▶ TASK PROMPT
The answer must be a single number: how many lines of the records below contain "tail".

▶ RECORDS FOR THE EXERCISE
# # #

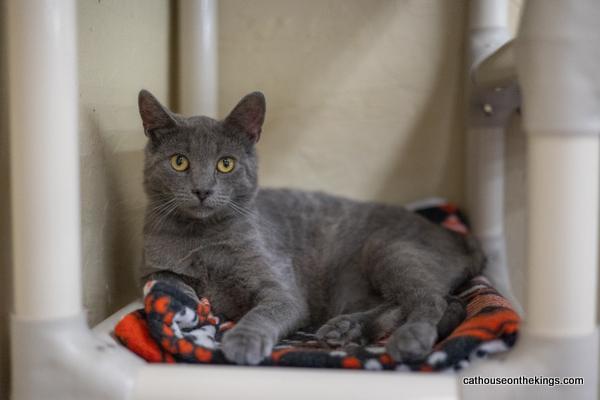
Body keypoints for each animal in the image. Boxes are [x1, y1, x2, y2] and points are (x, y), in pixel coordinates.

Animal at [138, 90, 486, 366]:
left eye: (226, 164)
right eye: (179, 162)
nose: (202, 190)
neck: (201, 240)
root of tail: (458, 237)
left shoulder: (282, 289)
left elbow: (263, 312)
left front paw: (243, 341)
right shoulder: (155, 270)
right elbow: (171, 282)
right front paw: (183, 305)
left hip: (388, 247)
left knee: (431, 299)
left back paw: (409, 338)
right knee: (431, 302)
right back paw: (346, 330)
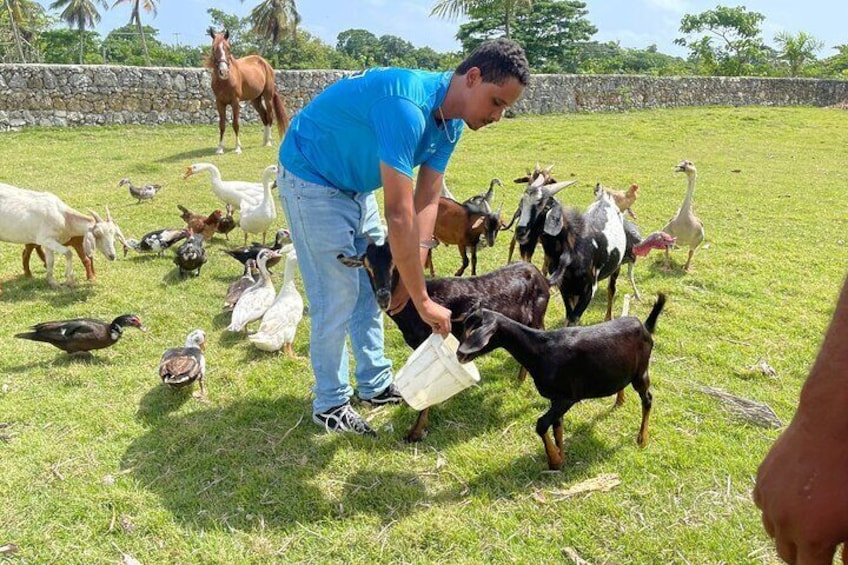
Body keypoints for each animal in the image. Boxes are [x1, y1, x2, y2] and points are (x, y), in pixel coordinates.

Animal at [338, 240, 548, 442]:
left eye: (394, 264)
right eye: (367, 266)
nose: (383, 298)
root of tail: (539, 274)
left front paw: (415, 433)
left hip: (537, 315)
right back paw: (520, 379)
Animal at [454, 294, 664, 470]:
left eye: (474, 331)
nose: (459, 354)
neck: (541, 350)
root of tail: (644, 327)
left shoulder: (567, 397)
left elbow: (541, 424)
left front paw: (554, 461)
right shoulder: (554, 399)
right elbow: (558, 427)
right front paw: (561, 458)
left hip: (641, 372)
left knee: (648, 398)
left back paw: (642, 439)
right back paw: (620, 402)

# # #

▶ YOUR RESPONSE
3